A controversial regulation to update the nutrition facts label that is part of the first lady’s Let’s Move push was finalized by the Food and Drug Administration on Friday, and scientists are warning the new label is not based on sound science.

The changes, which she announced last week when she spoke at the Let’s Move-aligned Partnership for a Healthier America (which should be renamed ‘Partnership for a Larger Nanny State’), will require food makers to list added sugars, which scientists say lacks “scientific rigor.” The labeling changes will add another $1.4 billion in regulatory costs to American industry.

“I am thrilled that the FDA has finalized a new and improved Nutrition Facts label that will be on food products nationwide,” Obama said in a statement. “This is going to make a real difference in providing families across the country the information they need to make healthy choices.”

She’s “thrilled,” but hardly anyone is, especially the food industry which much now absorb these costs (before passing them onto consumers in the form of higher prices) and the scientific community. The WFB further noted:

A letter critical of the new label signed by a dozen scientists, including Roger Clemens, a member of the 2010 Dietary Guidelines Advisory Committee, and Eric A. Decker, the head of the Department of Food Science at the University of Massachusetts, was submitted to the Office of Management and Budget. The scientists said the new label is “misleading,” and note that it was based on the 2015 Dietary Guidelines, whose committee did not include a single expert on sugars.

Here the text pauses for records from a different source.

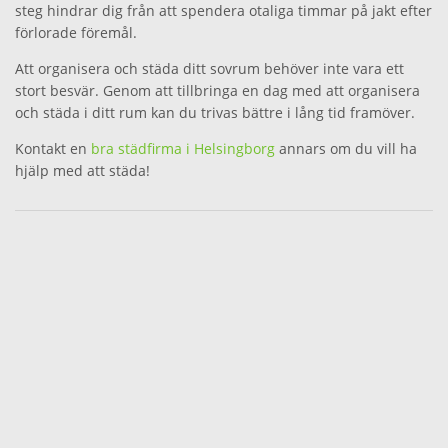
steg hindrar dig från att spendera otaliga timmar på jakt efter
förlorade föremål.
Att organisera och städa ditt sovrum behöver inte vara ett
stort besvär. Genom att tillbringa en dag med att organisera
och städa i ditt rum kan du trivas bättre i lång tid framöver.
Kontakt en
bra städfirma i Helsingborg
annars om du vill ha
hjälp med att städa!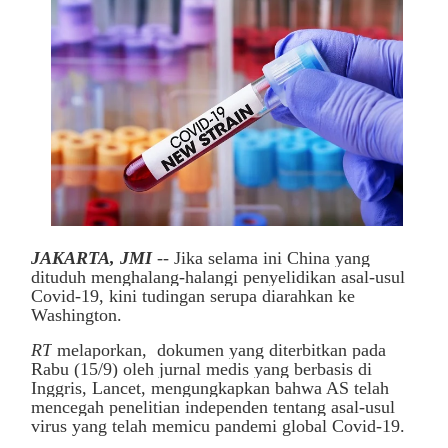
JAKARTA, JMI
--
Jika selama ini China yang
dituduh menghalang-halangi penyelidikan asal-usul
Covid-19, kini tudingan serupa diarahkan ke
Washington.
RT
melaporkan, dokumen yang diterbitkan pada
Rabu (15/9) oleh jurnal medis yang berbasis di
Inggris, Lancet, mengungkapkan bahwa AS telah
mencegah penelitian independen tentang asal-usul
virus yang telah memicu pandemi global Covid-19.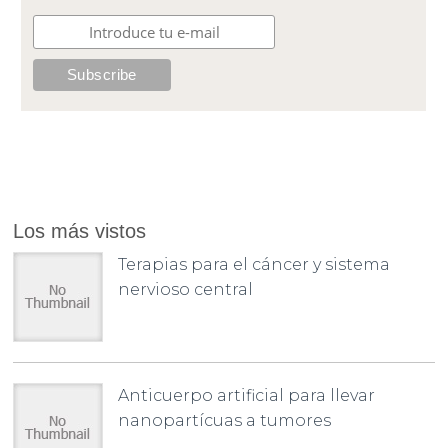
Los más vistos
Terapias para el cáncer y sistema
nervioso central
Anticuerpo artificial para llevar
nanopartícuas a tumores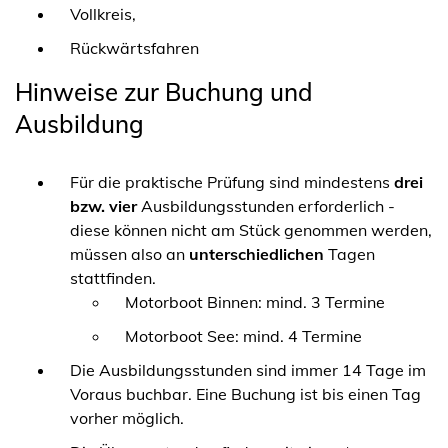
Vollkreis,
Rückwärtsfahren
Hinweise zur Buchung und
Ausbildung
Für die praktische Prüfung sind mindestens
drei
bzw. vier
Ausbildungsstunden erforderlich -
diese können nicht am Stück genommen werden,
müssen also an
unterschiedlichen
Tagen
stattfinden.
Motorboot Binnen: mind. 3 Termine
Motorboot See: mind. 4 Termine
Die Ausbildungsstunden sind immer 14 Tage im
Voraus buchbar. Eine Buchung ist bis einen Tag
vorher möglich.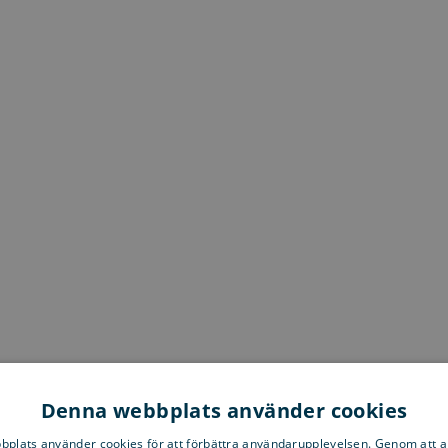
Denna webbplats använder cookies
plats använder cookies för att förbättra användarupplevelsen. Genom att 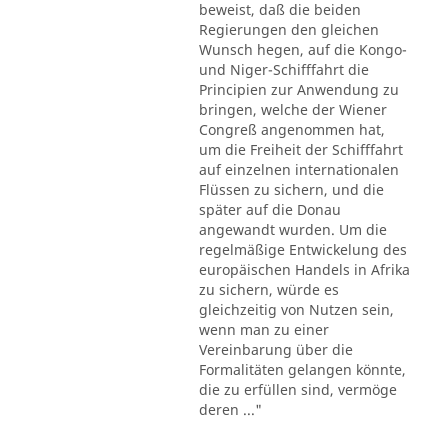
beweist, daß die beiden
Regierungen den gleichen
Wunsch hegen, auf die Kongo-
und Niger-Schifffahrt die
Principien zur Anwendung zu
bringen, welche der Wiener
Congreß angenommen hat,
um die Freiheit der Schifffahrt
auf einzelnen internationalen
Flüssen zu sichern, und die
später auf die Donau
angewandt wurden. Um die
regelmäßige Entwickelung des
europäischen Handels in Afrika
zu sichern, würde es
gleichzeitig von Nutzen sein,
wenn man zu einer
Vereinbarung über die
Formalitäten gelangen könnte,
die zu erfüllen sind, vermöge
deren ..."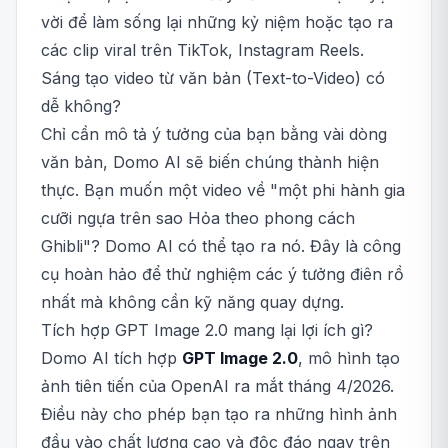
vời để làm sống lại những kỷ niệm hoặc tạo ra
các clip viral trên TikTok, Instagram Reels.
Sáng tạo video từ văn bản (Text-to-Video) có
dễ không?
Chỉ cần mô tả ý tưởng của bạn bằng vài dòng
văn bản, Domo AI sẽ biến chúng thành hiện
thực. Bạn muốn một video về "một phi hành gia
cưỡi ngựa trên sao Hỏa theo phong cách
Ghibli"? Domo AI có thể tạo ra nó. Đây là công
cụ hoàn hảo để thử nghiệm các ý tưởng điên rồ
nhất mà không cần kỹ năng quay dựng.
Tích hợp GPT Image 2.0 mang lại lợi ích gì?
Domo AI tích hợp
GPT Image 2.0
, mô hình tạo
ảnh tiên tiến của OpenAI ra mắt tháng 4/2026.
Điều này cho phép bạn tạo ra những hình ảnh
đầu vào chất lượng cao và độc đáo ngay trên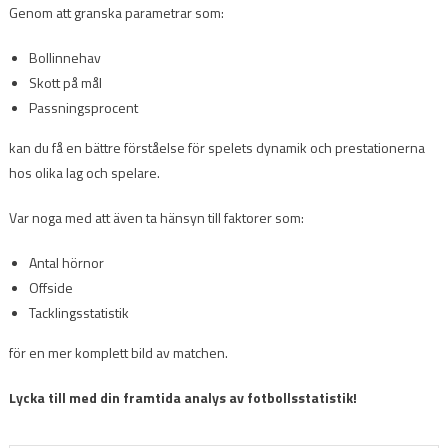
Genom att granska parametrar som:
Bollinnehav
Skott på mål
Passningsprocent
kan du få en bättre förståelse för spelets dynamik och prestationerna
hos olika lag och spelare.
Var noga med att även ta hänsyn till faktorer som:
Antal hörnor
Offside
Tacklingsstatistik
för en mer komplett bild av matchen.
Lycka till med din framtida analys av fotbollsstatistik!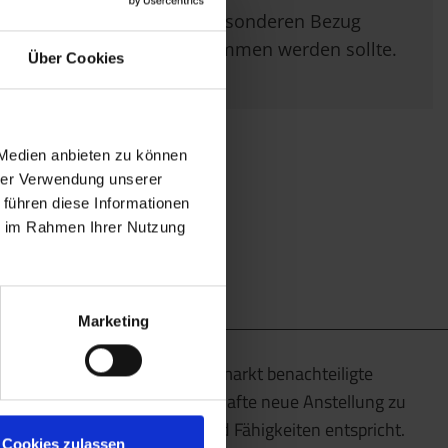
im Besonderen Bezug
genommen werden sollte.
Über Cookies
 Medien anbieten zu können
hrer Verwendung unserer
 führen diese Informationen
ie im Rahmen Ihrer Nutzung
Marketing
Wir unterstützen am Arbeitsmarkt benachteiligte
Menschen dabei, eine dauerhafte neue Anstellung zu
finden, die ihren Talenten und Fähigkeiten entspricht.
Cookies zulassen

“We are concerned that U.S. public health policy in this area may be progressing down a path that history suggests to be counterproductive,” the scientists wrote. “Specifically, the FDA’s proposed rule revising the Nutrition Facts Label with regard to an added sugars declaration and the establishment of a dietary reference value (DRV) of 10 percent lacks both the scientific rigor based on careful consideration or evidence-based reviews and a thorough appraisal of unintended consequences that will surely arise.”

 

 

“The FDA has stated its proposals are based on conclusions from the 2015 Dietary Guidelines Advisory Committee (2015 DGAC),” they said. “In addition to the widely controversial nature of its report, it is critical to note that this committee did not include a single member with a specific expertise in sugars (or any carbohydrate) metabolism. As nutrition scientists and health professionals, we feel this is of significant concern.”

The letter also noted that the Institute of Medicine and the European Food Safety Authority have “concluded that added sugars are not uniquely linked to obesity, cardiovascular disease, or diabetes.”

“Given that the FDA’s proposal regarding added sugars intake as a causal factor in certain health outcomes differs from previous authoritative evidence-based recommendations, it is of utmost importance that the Agency revisit its proposed rule and the scientific process used to make certain that the preponderance of high-quality scientific evidence is considered,” the scientists said. “As nutrition scientists and health professionals (many with special expertise in carbohydrates), this rule as proposed would not only be misleading to consumers but also may be a disservice to public health if finalized before the underlying science is appropriately evaluated and considered.”

In the end – we’ll just predict this now – not one word of these scientists’ concerns will be heeded. Michelle O, like her Alinski-ite husband, is on a personal mission to ‘fundamentally transform’ the country into a rigid, top-down oligarchy where government is never too big and conformists go to die while independent, liberty-minded free-thinkers are considered the enemy.

January 2017 can’t come soon enough.